While monitoring updates for every device may be beyond the resources of a small business, a combination of updates scheduled for outside office hours and increasing personal responsibility around an individual device can help SMEs dramatically improve their security.
Education and communication
It is an old adage, but your security is only ever as strong as the weakest link. And as 88% of data breaches reported in the UK over the past two years have been caused by human error, educating your staff about your strategy and how to avoid attacks is possibly the most vital step in boosting your security.
Training should be regular and engaging; being dragged into a meeting room for a lecture each month is not going to be effective. Staff need to be sold your vision of cybersecurity and their role in it.
By turning security into something everybody has a role in, rather than something exclusive to the dedicated IT staff, you can build engagement and awareness. This minimises the chances of a breach through human error and makes clear what the process are for reporting anything that may appear suspicious.
In recent years, ransomware has become a common form of attack. In these instances, the hacker will lock your device and demand payment for the release of your files. In some cases, there may even be a timer increasing the ransom or counting down until the files are destroyed. If you have not prepared with backups this could be potentially damaging and expensive for your company. But luckily, those who do have backups in place will simply need to restore their device to remove this threat.
Cloud solutions are a useful way to ensure your backups are secure. Not only is the backup independent of your hardware, it can be stored away from your office network.

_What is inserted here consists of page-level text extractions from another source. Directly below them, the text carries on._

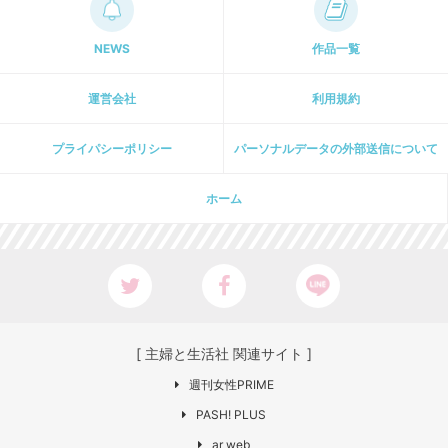
NEWS
作品一覧
運営会社
利用規約
プライパシーポリシー
パーソナルデータの外部送信について
ホーム
[ 主婦と生活社 関連サイト ]
週刊女性PRIME
PASH! PLUS
ar web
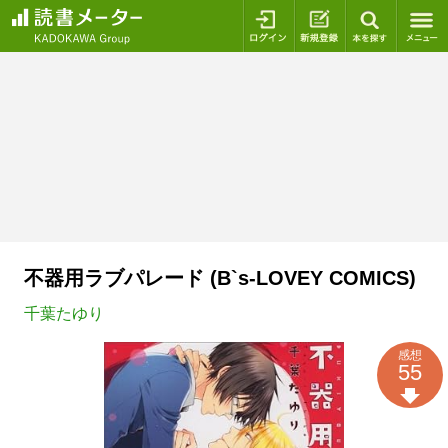
ログイン
新規登録
本を探
不器用ラブパレード (B`s-LOVEY COMICS)
千葉たゆり
感想
55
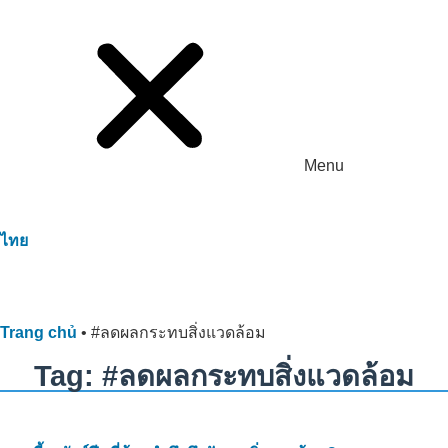
Menu
ไทย
Trang chủ
•
#ลดผลกระทบสิ่งแวดล้อม
Tag: #ลดผลกระทบสิ่งแวดล้อม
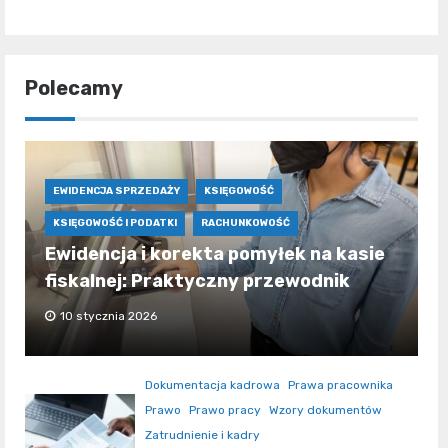
Polecamy
EWIDENCJA SPRZEDAŻY
KSIĘGOWOŚĆ
KSIĘGOWOŚĆ I PODATKI
RACHUNKOWOŚĆ
Ewidencja i korekta pomyłek na kasie
fiskalnej: Praktyczny przewodnik
10 stycznia 2026
Dokumentacja kadrowa
Prawa pracownika
Prawo
Prawo pracy
Wzory dokumentów
Zatrudnienie i kadry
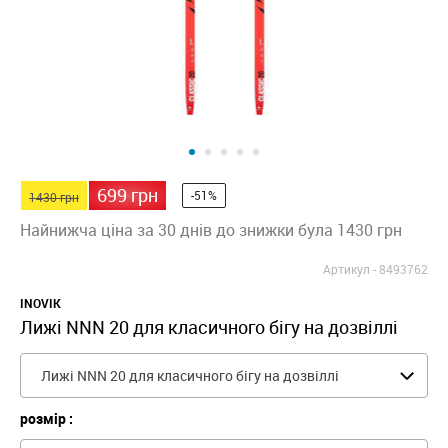
699 грн
-51%
1430 грн
Найнижча ціна за 30 днів до знижки була 1430 грн
Артикул -
8493762
INOVIK
Лижі NNN 20 для класичного бігу на дозвіллі
Лижі NNN 20 для класичного бігу на дозвіллі
розмір :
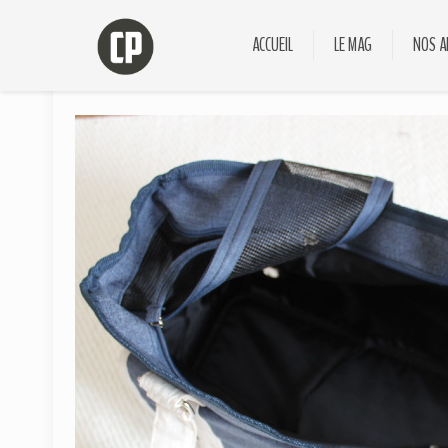
ACCUEIL
LE MAG
NOS A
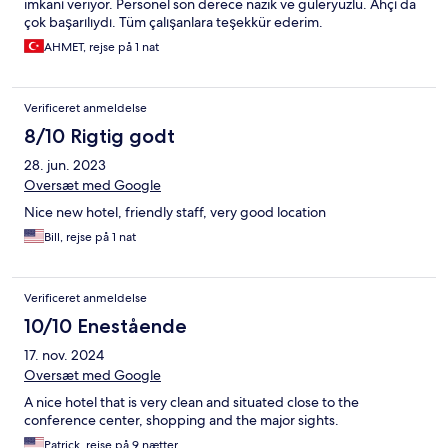
imkanı veriyor. Personel son derece nazik ve güleryüzlü. Ahçı da
çok başarılıydı. Tüm çalışanlara teşekkür ederim.
AHMET, rejse på 1 nat
Verificeret anmeldelse
8/10 Rigtig godt
28. jun. 2023
Oversæt med Google
Nice new hotel, friendly staff, very good location
Bill, rejse på 1 nat
Verificeret anmeldelse
10/10 Enestående
17. nov. 2024
Oversæt med Google
A nice hotel that is very clean and situated close to the
conference center, shopping and the major sights.
Patrick, rejse på 9 nætter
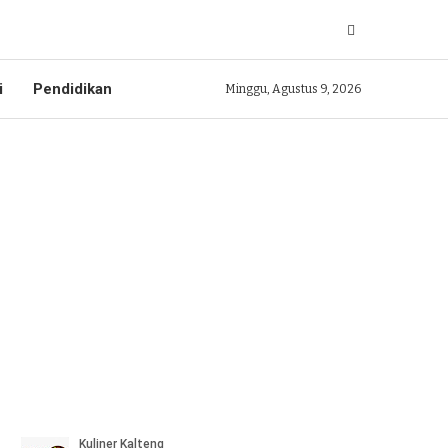
i
Pendidikan
Minggu, Agustus 9, 2026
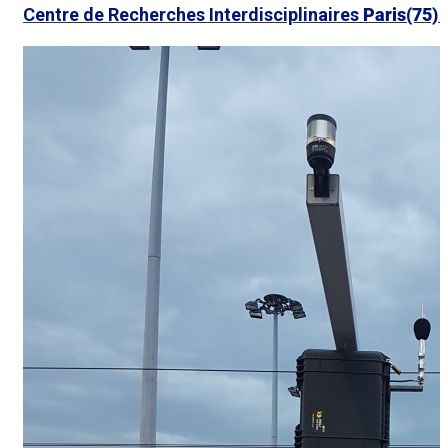
Centre de Recherches Interdisciplinaires
Paris(75)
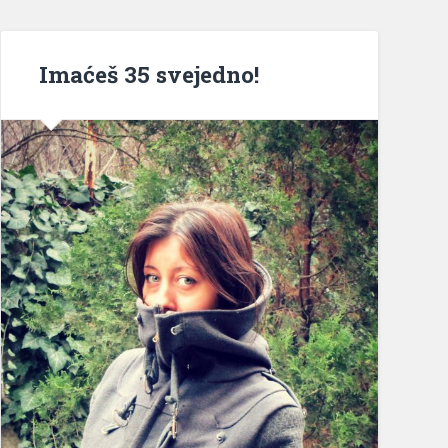
Imaćeš 35 svejedno!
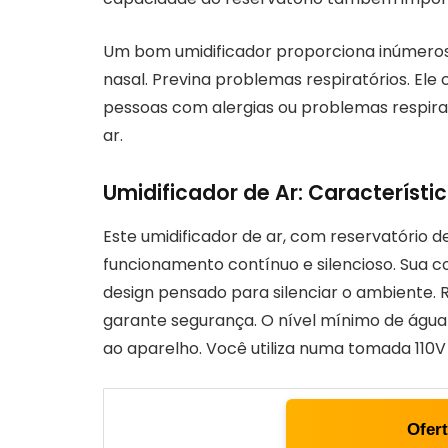
Um bom umidificador proporciona inúmeros b
nasal. Previna problemas respiratórios. Ele
pessoas com alergias ou problemas respira
ar.
Umidificador de Ar: Característic
Este umidificador de ar, com reservatório de
funcionamento contínuo e silencioso. Sua 
design pensado para silenciar o ambiente. 
garante segurança. O nível mínimo de água 
ao aparelho. Você utiliza numa tomada 110V
Ofer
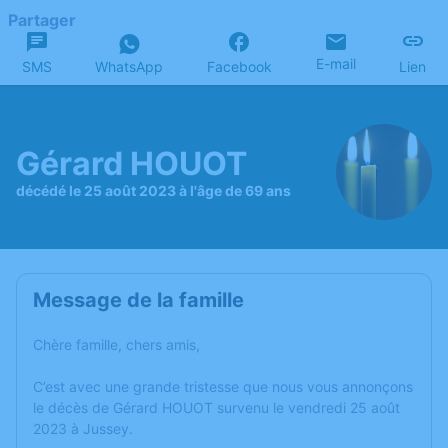
Partager
E-mail
SMS
WhatsApp
Facebook
Lien
Gérard HOUOT
décédé le 25 août 2023 à l'âge de 69 ans
Message de la famille
Chère famille, chers amis,
C’est avec une grande tristesse que nous vous annonçons
le décès de Gérard HOUOT survenu le vendredi 25 août
2023 à Jussey.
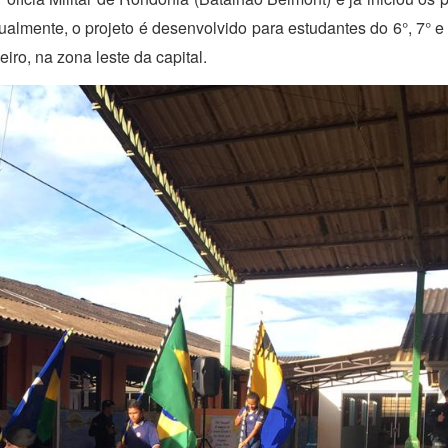
ualmente, o projeto é desenvolvido para estudantes do 6°, 7° e
ro, na zona leste da capital.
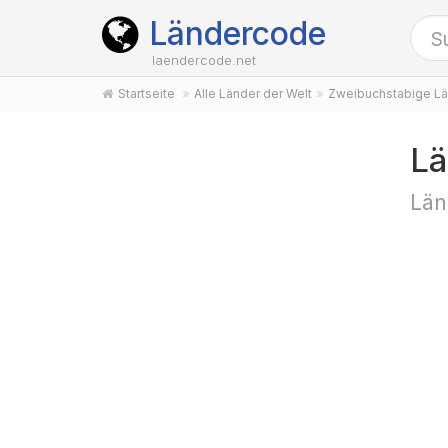
Ländercode
laendercode.net
Startseite
Alle Länder der Welt
Zweibuchstabige Lä
Lä
Län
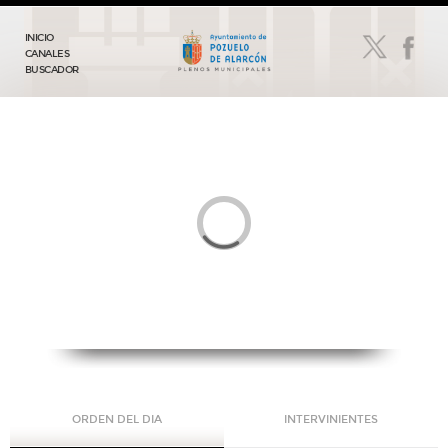
INICIO
CANALES
BUSCADOR
ORDEN DEL DIA
INTERVINIENTES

An additional bonus is that good cloud services will provide layers of encryption to keep your data protected against the latest threats.
A typical cyber-attack on a UK SME is estimated to cost the company around £53,000 in downtime and ransoms alone. For small businesses, the impact of such a financial hit could be devastating, not least with the potential negative impact it could have on consumer trust with your brand.
While improved security may require an increase in funding for software and training, it will be significantly less than an attack could cost. By planning for the worst, you can ensure that your company is ready, reducing your chances of becoming the victim of a data breach in the first place.
Security is not something to put off. It is vital to not only protect your company from today’s threats, but also those that will come in the future. Threats to cyber security will continue to evolve, and your security needs to adapt along with it. Keeping up with the latest developments and vulnerabilities is vital when ensuring that your SME is protected in the most efficient way possible.